2.9 Gelet op de feiten en omstandigheden zoals die naar voren komen uit eerdergenoemd proces-verbaal van 21 juli 2011 is de rechtbank niet gebleken van feiten en omstandigheden die naar objectieve maatstaven gemeten een redelijk vermoeden van illegaal verblijf van de vreemdeling in Nederland opleverden. Het gestelde in de opgemaakte processen-verbaal is niet toereikend om te kunnen concluderen dat met betrekking tot de auto, waarin eiser zich bevond, naar objectieve maatstaven gemeten een redelijk vermoeden kon worden aangenomen dat met die auto illegale personen werden vervoerd. Het enkele feit dat de auto was voorzien van een Pools kenteken is daartoe onvoldoende. Eiser is derhalve niet rechtmatig staandegehouden.
2.10 Gelet op het vorenstaande is de rechtbank van oordeel dat de staandehouding op onrechtmatige wijze heeft plaatsgevonden. De rechtbank stelt vervolgens vast dat verweerder geen belangen heeft gesteld, op grond waarvan moet worden geoordeeld dat de onrechtmatigheid van de staandehouding van eiser geen gevolgen heeft voor de rechtmatigheid van de inbewaringstelling. Gelet hierop en de belangen, ter bescherming waarvan het betrokken voorschrift strekt, brengt het voorgaande mee dat de opgelegde maatregel van bewaring van aanvang af onrechtmatig is opgelegd.
2.11 Hetgeen eiser overigens heeft aangevoerd behoeft geen bespreking meer.
2.12 Het beroep zal gegrond worden verklaard en de opheffing van de bewaring zal worden bevolen.
2.13 Naar het oordeel van de rechtbank zijn er, alle omstandigheden, waaronder de levensomstandigheden van eiser, in aanmerking genomen, gronden van billijkheid aanwezig om hem ten laste van de Staat een schadevergoeding toe te kennen van € 105,-- per dag voor de dagen die eiser vanaf 11 juli 2011 heeft doorgebracht in een politiecel en € 80,-- per dag voor de dagen die eiser vanaf 13 juli 2011 heeft doorgebracht in het huis van bewaring. Dit betekent dat een schadevergoeding van € 1.330,-- zal worden toegekend.
2.14 Er bestaat aanleiding verweerder te veroordelen in de kosten die eiser in verband met de behandeling van de zaak redelijkerwijs heeft moeten maken. Deze kosten worden op de voet van het Besluit proceskosten bestuursrecht bepaald op € 874,-- (1 punt voor het beroepschrift, 1 punt voor het verschijnen ter zitting; waarde per punt € 437,--; wegingsfactor 1).
De rechtbank:
- verklaart het beroep gegrond;
- beveelt de opheffing van de bewaring met ingang van heden;
- kent aan eiser ten laste van de Staat der Nederlanden een vergoeding toe van € 1.330,--;
- veroordeelt verweerder in de proces¬k¬o¬s¬ten ad € 874,--, te voldoen aan de griffier van deze rechtbank.
Deze uitspraak is gedaan door mr. drs. H. den Haan, rechter, en door haar en A. van den Ham als griffier ondertekend.

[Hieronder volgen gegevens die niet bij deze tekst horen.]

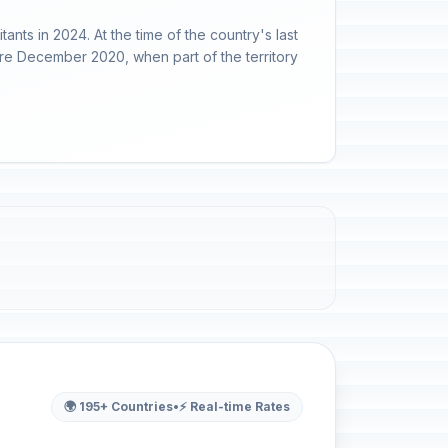
nts in 2024. At the time of the country's last
ore December 2020, when part of the territory
🌍 195+ Countries
•
⚡ Real-time Rates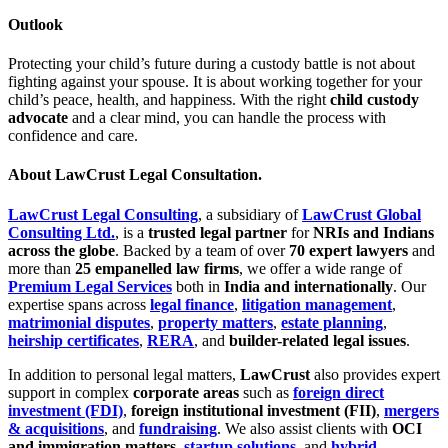
Outlook
Protecting your child’s future during a custody battle is not about
fighting against your spouse. It is about working together for your
child’s peace, health, and happiness. With the right
child custody
advocate
and a clear mind, you can handle the process with
confidence and care.
About LawCrust Legal Consultation.
LawCrust Legal Consulting
, a subsidiary of
LawCrust Global
Consulting Ltd.
, is a
trusted legal partner
for
NRIs and Indians
across the globe
. Backed by a team of over
70 expert lawyers
and
more than
25 empanelled law firms
, we offer a wide range of
Premium Legal Services
both in
India and internationally
. Our
expertise spans across
legal finance
,
litigation management
,
matrimonial disputes
,
property matters
,
estate planning
,
heirship certificates
,
RERA
, and
builder-related legal issues
.
In addition to personal legal matters,
LawCrust
also provides expert
support in complex
corporate areas
such as
foreign direct
investment (FDI)
,
foreign institutional investment (FII)
,
mergers
& acquisitions
, and
fundraising
. We also assist clients with
OCI
and immigration matters
,
startup solutions
, and
hybrid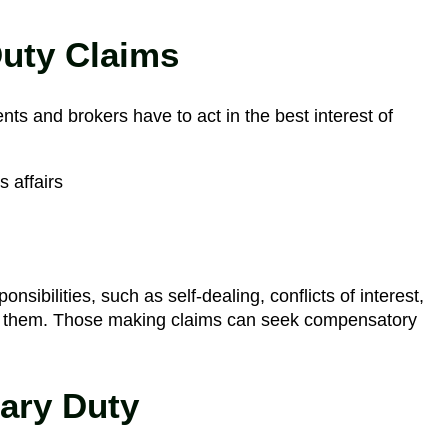
Duty Claims
ents and brokers have to act in the best interest of
 affairs
nsibilities, such as self-dealing, conflicts of interest,
 of them. Those making claims can seek compensatory
iary Duty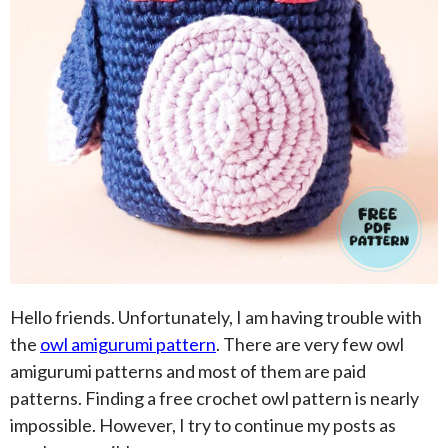
Hello friends. Unfortunately, I am having trouble with
the
owl amigurumi pattern
. There are very few owl
amigurumi patterns and most of them are paid
patterns. Finding a free crochet owl pattern is nearly
impossible. However, I try to continue my posts as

Uitgesproken in het openbaar op 27 juli 2011.
Rechtsmiddel
Partijen kunnen tegen deze uitspraak binnen een week na verzending daarvan hoger beroep instellen bij de Afdeling bestuursrechtspraak van de Raad van State, onder vermelding van “Hoger beroep vreemdelingenzaken”, postbus 16113, 2500 BC ’s-Gravenhage.

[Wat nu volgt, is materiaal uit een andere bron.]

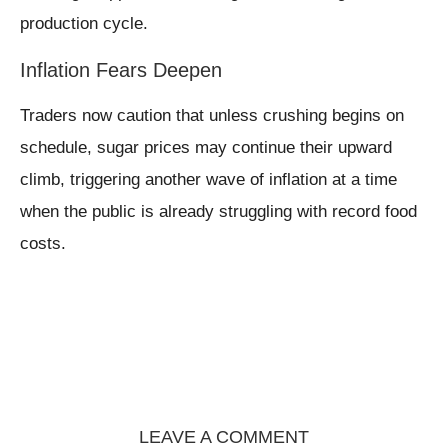
production cycle.
Inflation Fears Deepen
Traders now caution that unless crushing begins on
schedule, sugar prices may continue their upward
climb, triggering another wave of inflation at a time
when the public is already struggling with record food
costs.
LEAVE A COMMENT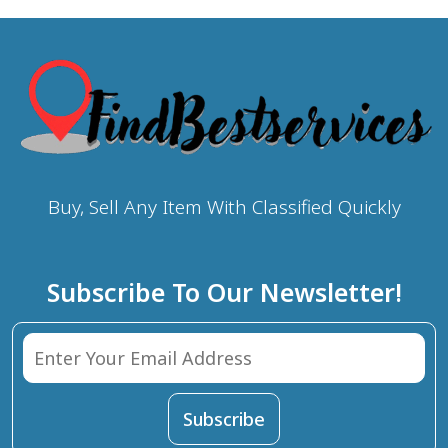
Buy, Sell Any Item With Classified Quickly
Subscribe To Our Newsletter!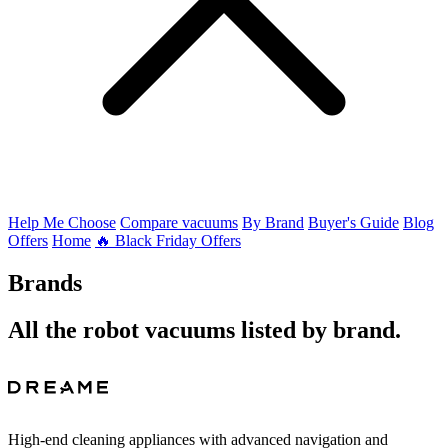
Help Me Choose
Compare vacuums
By Brand
Buyer's Guide
Blog
Offers
Home
🔥 Black Friday Offers
Brands
All the robot vacuums listed by brand.
High-end cleaning appliances with advanced navigation and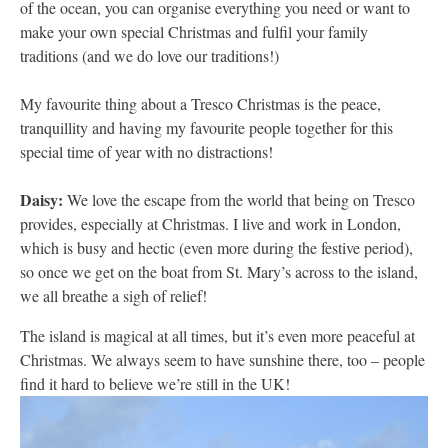
of the ocean, you can organise everything you need or want to
make your own special Christmas and fulfil your family
traditions (and we do love our traditions!)
My favourite thing about a Tresco Christmas is the peace,
tranquillity and having my favourite people together for this
special time of year with no distractions!
Daisy:
We love the escape from the world that being on Tresco
provides, especially at Christmas. I live and work in London,
which is busy and hectic (even more during the festive period),
so once we get on the boat from St. Mary’s across to the island,
we all breathe a sigh of relief!
The island is magical at all times, but it’s even more peaceful at
Christmas. We always seem to have sunshine there, too – people
find it hard to believe we’re still in the UK!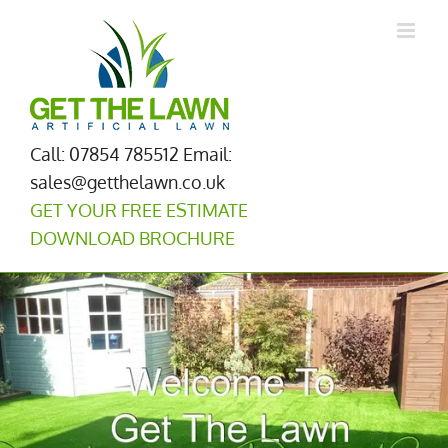
Skip
to
content
Call: 07854 785512
Email:
sales@getthelawn.co.uk
GET YOUR FREE ESTIMATE
DOWNLOAD BROCHURE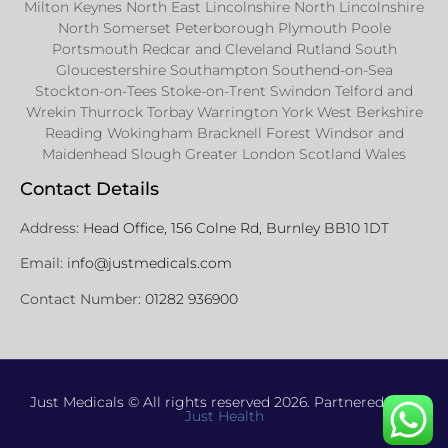
Milton Keynes North East Lincolnshire North Lincolnshire
North Somerset Peterborough Plymouth Poole
Portsmouth Redcar and Cleveland Rutland South
Gloucestershire Southampton Southend-on-Sea
Stockton-on-Tees Stoke-on-Trent Swindon Telford and
Wrekin Thurrock Torbay Warrington York West Berkshire
Reading Wokingham Bracknell Forest Windsor and
Maidenhead Slough Greater London Scotland Wales
Contact Details
Address:
Head Office, 156 Colne Rd, Burnley BB10 1DT
Email:
info@justmedicals.com
Contact Number:
01282 936900
Just Medicals © All rights reserved 2026. Partnered with
Just Health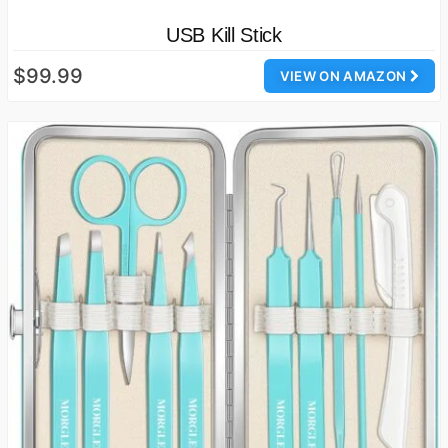
USB Kill Stick
$99.99
VIEW ON AMAZON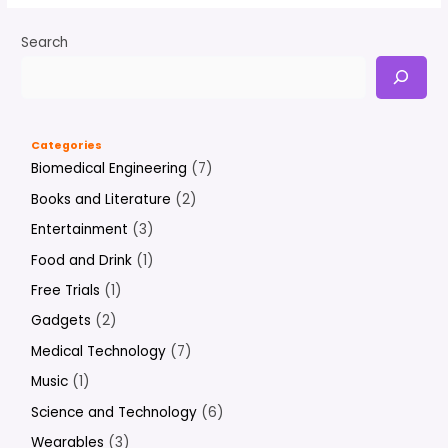
Search
Categories
Biomedical Engineering
(7)
Books and Literature
(2)
Entertainment
(3)
Food and Drink
(1)
Free Trials
(1)
Gadgets
(2)
Medical Technology
(7)
Music
(1)
Science and Technology
(6)
Wearables
(3)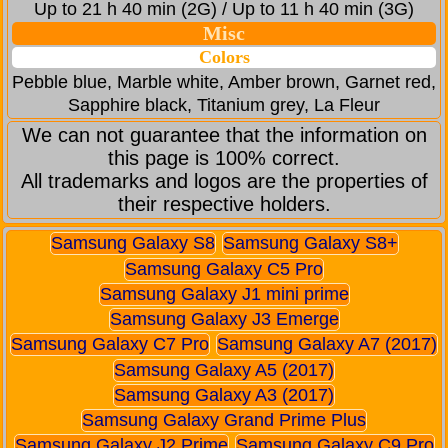
Up to 21 h 40 min (2G) / Up to 11 h 40 min (3G)
Misc
Colors
Pebble blue, Marble white, Amber brown, Garnet red,
Sapphire black, Titanium grey, La Fleur
We can not guarantee that the information on
this page is 100% correct.
All trademarks and logos are the properties of
their respective holders.
Samsung Galaxy S8
Samsung Galaxy S8+
Samsung Galaxy C5 Pro
Samsung Galaxy J1 mini prime
Samsung Galaxy J3 Emerge
Samsung Galaxy C7 Pro
Samsung Galaxy A7 (2017)
Samsung Galaxy A5 (2017)
Samsung Galaxy A3 (2017)
Samsung Galaxy Grand Prime Plus
Samsung Galaxy J2 Prime
Samsung Galaxy C9 Pro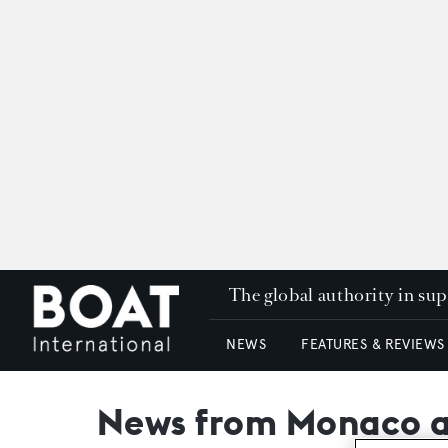
The global authority in su
NEWS
FEATURES & REVIEWS
News from Monaco as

Artikel 85 Vw 2000 bepaalt dat het beroepschrift een of meer grieven tegen de uitspraak bevat. Artikel 6:6 Algemene wet bestuursrecht (herstel verzuim) is niet van toepassing.
*********************************
De voorzitter van de rechtbank te 's-Gravenhage beveelt de tenuitvoerlegging van de in deze uitspraak toegekende schadevergoeding ten bedrage van € 1.330,--.
Aldus gedaan op 27 juli 2011 door mr. drs. H. den Haan, fungerend voorzitter.